Updated: July 7, 2013 12:46PM



Roseland Community Hospital will get state “emergency assistance” to keep the doors of the financially strapped South Side medical facility open, Gov. Pat Quinn announced Wednesday afternoon.

The hospital will get about $350,000 in temporary assistance that will allow the facility to continue to serve the community while developing a comprehensive sustainability plan.

“The money will allow the hospital to meet its June 17 payroll,” said Sharon Thurman, a hospital vice president. “We are grateful to the partnership with the governor and his team.”

The emergency assistance comes from existing state funding dedicated to public health purposes and community and not-for-profit organizations.

As a condition of the aid, finance experts will review the hospital’s budget, operations and finances. An an independent “chief restructuring officer” will develop a long-term financial plan for Roseland.

Quinn’s number crunchers will begin work at the hospital Thursday.
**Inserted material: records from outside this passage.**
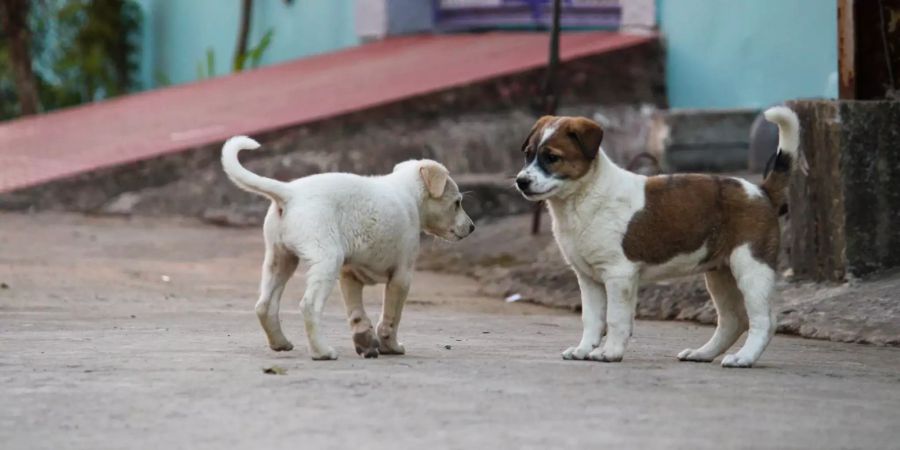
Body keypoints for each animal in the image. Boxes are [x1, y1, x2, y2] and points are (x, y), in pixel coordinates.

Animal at [221, 135, 474, 360]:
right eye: (457, 203)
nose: (472, 227)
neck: (408, 193)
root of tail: (291, 193)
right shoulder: (402, 277)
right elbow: (391, 317)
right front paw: (390, 346)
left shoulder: (349, 274)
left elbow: (356, 313)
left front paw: (365, 340)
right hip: (326, 259)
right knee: (309, 306)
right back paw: (322, 352)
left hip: (280, 259)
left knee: (264, 305)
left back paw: (280, 343)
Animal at [512, 106, 800, 370]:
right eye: (528, 155)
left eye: (552, 157)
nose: (520, 181)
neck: (582, 197)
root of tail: (761, 191)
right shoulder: (588, 278)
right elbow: (592, 319)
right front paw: (584, 349)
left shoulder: (618, 274)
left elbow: (615, 318)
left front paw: (609, 352)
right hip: (720, 273)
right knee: (733, 320)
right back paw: (702, 353)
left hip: (751, 267)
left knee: (764, 320)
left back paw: (744, 358)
Thurman said the hospital was already working on a sustainability plan to save $700,000 a month.

“Once that is taken care of, we will be able to manage our larger debt which is more than $14 million,” Thurman said.

“Once the governor and his team are satisfied with the direction we are going, then we will become eligible for more financial assistance,” said Thurman, who noted that with another July 1 payroll obligation looming, time is of the essence.

The $350,000 infusion is a fraction of the $7 million Roseland requested to pay off all its debts that are more than 90 days delinquent.

“Of course it was not the full amount requested, but the fact that the governor wanted his team to help, it was reassuring,” said Thurman.

Quinn, who called the hospital an “anchor in the community,” and said the temporary relief will allow the hospital to remain open. “However, this is not a long-term solution. The hospital must take the necessary steps to develop a plan for a sustainable future.”

The hospital had already laid off 68 people such as lab technicians and nurses as well as given 47 other employees mandatory furlough for two weeks because of its financial issues.

Derriela Williams, who is a financial counselor for the hospital, said the state funds are “not the end of the solution but it’s a start.”

She noted that the hospital needs long-range funds because it is a small, not-for-profit institution that acts as a safety net for patients without medical insurance.

“Last month alone I wrote off $691,000 of free care. These are indigent patients,” Williams said. “We cannot turn these people away from our doors. It would be in humane.”